Asistencia complicada
La
fundación Denaes está presidida por Santiago Abascal, ex integrante del PP muy
cercano a Esperanza Aguirre, hijo del histórico concejal del PP vasco en
Amurrio Santiago Abascal Escuza y que la semana pasada, tras dos décadas de
militancia, se dio de baja del partido enviando
una carta a Mariano Rajoy en la que criticaba abiertamente la
gestión del Gobierno en materia de nacionalismos y política antiterrorista y
acusaba al también presidente del PP de haber abandonado "las ideas y
políticas", "principios y valores" del partido que sí
defendieron, argumenta Abascal, Aznar, Mayor Oreja, María San Gil o Carlos
Iturgaiz.
En
el seno del PP, aun tratando de restarle importancia de cara a la galería, se
ha interpretado el de Abascal como el primer gesto de la materialización de
la fractura del PP, en donde sus dos sensibilidades son ya demasiado
evidentes para clasificarlas como "debate de ideas". Sin embargo, y
aún admitiendo la inquietud por este asunto, en el partido descartan que haya
más estampidas y subrayan que Abascal no era un dirigente del PP, por lo que su
salida "tiene la importancia que tiene", esto es, más ruidosa que
otra cosa.
Lo
que de verdad preocupa al PP es el rechazo general de las víctimas a Rajoy y su
equipoMás que el papel protagonista del presidente de Denaes, lo que
preocupa al PP es el malestar y el rechazo hacia Rajoy, su Ejecutivo y la
cúpula del partido de las asociaciones de víctimas.

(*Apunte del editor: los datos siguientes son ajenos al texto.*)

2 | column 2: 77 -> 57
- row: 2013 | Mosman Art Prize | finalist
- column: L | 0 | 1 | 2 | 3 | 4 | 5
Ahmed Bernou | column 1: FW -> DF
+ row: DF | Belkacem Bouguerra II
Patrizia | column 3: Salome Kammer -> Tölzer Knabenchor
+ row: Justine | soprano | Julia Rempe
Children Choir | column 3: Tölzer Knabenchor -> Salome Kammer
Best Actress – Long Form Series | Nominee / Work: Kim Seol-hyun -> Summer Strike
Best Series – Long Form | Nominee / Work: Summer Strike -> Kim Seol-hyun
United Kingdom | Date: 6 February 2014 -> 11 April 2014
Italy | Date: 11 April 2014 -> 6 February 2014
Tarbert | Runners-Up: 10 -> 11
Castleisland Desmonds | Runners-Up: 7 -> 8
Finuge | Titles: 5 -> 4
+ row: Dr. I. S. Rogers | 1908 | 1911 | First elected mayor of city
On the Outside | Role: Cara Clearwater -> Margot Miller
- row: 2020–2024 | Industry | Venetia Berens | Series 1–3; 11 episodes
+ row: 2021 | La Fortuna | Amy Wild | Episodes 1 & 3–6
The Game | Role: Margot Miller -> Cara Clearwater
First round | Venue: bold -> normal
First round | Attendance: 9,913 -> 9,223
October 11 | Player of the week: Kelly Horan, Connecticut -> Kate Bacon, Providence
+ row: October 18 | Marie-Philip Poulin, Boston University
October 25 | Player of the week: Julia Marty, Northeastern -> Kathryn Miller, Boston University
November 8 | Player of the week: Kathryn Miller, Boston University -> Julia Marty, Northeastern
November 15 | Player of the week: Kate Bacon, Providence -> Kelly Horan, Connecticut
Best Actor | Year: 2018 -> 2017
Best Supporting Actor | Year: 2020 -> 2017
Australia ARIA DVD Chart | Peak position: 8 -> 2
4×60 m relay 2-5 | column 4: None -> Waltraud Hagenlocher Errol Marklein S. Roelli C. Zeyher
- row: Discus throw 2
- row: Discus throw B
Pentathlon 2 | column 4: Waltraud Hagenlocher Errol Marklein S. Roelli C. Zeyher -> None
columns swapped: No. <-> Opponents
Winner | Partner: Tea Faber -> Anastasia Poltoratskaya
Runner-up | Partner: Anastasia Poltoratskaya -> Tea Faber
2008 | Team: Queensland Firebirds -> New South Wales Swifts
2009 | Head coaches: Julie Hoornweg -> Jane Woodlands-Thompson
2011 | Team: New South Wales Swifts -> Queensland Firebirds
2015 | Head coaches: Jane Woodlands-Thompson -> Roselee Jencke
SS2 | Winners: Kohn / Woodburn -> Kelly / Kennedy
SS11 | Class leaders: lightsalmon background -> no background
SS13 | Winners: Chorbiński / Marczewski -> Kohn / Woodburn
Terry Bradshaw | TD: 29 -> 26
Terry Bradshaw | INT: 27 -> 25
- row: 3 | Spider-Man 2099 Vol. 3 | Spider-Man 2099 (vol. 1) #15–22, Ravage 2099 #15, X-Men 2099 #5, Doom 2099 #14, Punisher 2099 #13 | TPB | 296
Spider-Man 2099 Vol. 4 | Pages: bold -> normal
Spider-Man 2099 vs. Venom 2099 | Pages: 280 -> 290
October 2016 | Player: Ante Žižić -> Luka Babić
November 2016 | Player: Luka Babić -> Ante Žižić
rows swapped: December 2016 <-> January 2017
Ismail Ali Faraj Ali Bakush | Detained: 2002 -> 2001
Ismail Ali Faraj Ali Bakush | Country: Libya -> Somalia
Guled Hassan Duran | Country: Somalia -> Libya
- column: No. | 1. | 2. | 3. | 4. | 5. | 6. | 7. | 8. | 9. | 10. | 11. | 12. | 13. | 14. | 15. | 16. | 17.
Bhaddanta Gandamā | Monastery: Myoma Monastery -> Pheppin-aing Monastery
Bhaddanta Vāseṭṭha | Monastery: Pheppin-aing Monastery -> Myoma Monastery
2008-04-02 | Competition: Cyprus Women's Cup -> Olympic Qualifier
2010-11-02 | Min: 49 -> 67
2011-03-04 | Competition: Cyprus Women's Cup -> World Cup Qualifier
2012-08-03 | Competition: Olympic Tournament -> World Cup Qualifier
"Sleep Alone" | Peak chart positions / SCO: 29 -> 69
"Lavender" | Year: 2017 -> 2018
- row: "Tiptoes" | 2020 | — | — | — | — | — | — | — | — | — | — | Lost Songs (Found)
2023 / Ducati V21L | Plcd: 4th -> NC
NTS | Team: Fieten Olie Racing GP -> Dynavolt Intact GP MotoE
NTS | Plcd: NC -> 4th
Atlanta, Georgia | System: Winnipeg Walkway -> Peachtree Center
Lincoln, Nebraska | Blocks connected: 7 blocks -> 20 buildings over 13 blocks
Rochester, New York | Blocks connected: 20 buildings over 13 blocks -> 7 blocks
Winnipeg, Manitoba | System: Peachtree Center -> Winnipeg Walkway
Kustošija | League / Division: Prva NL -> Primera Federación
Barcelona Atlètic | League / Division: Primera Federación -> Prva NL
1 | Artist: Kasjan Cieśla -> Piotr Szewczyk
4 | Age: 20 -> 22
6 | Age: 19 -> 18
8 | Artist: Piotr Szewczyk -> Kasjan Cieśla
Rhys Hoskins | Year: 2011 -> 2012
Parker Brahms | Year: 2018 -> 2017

Así, la fundación de
Abascal ya ha confirmado que el acto del 6 de diciembre "contará con el
respaldo y la presencia de las principales asociaciones -AVT, Voces contra el Terrorismo,
Covite y Dignidad y Justicia-, así como de José Antonio Ortega Lara,
víctima del más largo secuestro de la banda terrorista ETA". La presencia
de este último -que se dio de baja del PP en 2008, tras la salida asimismo de
María San Gil, ya en profundo desacuerdo con el liderazgo de Rajoy- es
"demoledora" para el PP, admiten en sus filas, en un momento de profunda
empatía social hacia las víctimas de quienes están saliendo de la cárcel con
la sentencia de Estrasburgo.
De
momento, nadie en el PP ha confirmado su asistencia a la concentración del 6
de diciembre. Tampoco les han invitado, ni a ellos ni a ningún partido
político, por considerar Denaes que es una "convocatoria civil" a la
que, sin embargo, subrayan que puede apuntarse quien lo desee. Quienes tienen
más papeletas para ir, según el propio partido, son Esperanza Aguirre y
Jaime Mayor, "porque siempre van" a las manifestaciones de las
víctimas; es probable que también lo hagan Ana Botella e Ignacio González.
Todos ellos acudieron el mes de octubre pasado a la convocatoria de la AVT
contra la derogación de la doctrina Parot recién salida de Estrasburgo y
fueron muy bien recibidos. No así la actual cúpula del PP -salvo Cospedal, que
no estuvo en la madrileña Plaza de Colón-, a la que abuchearon e increparon.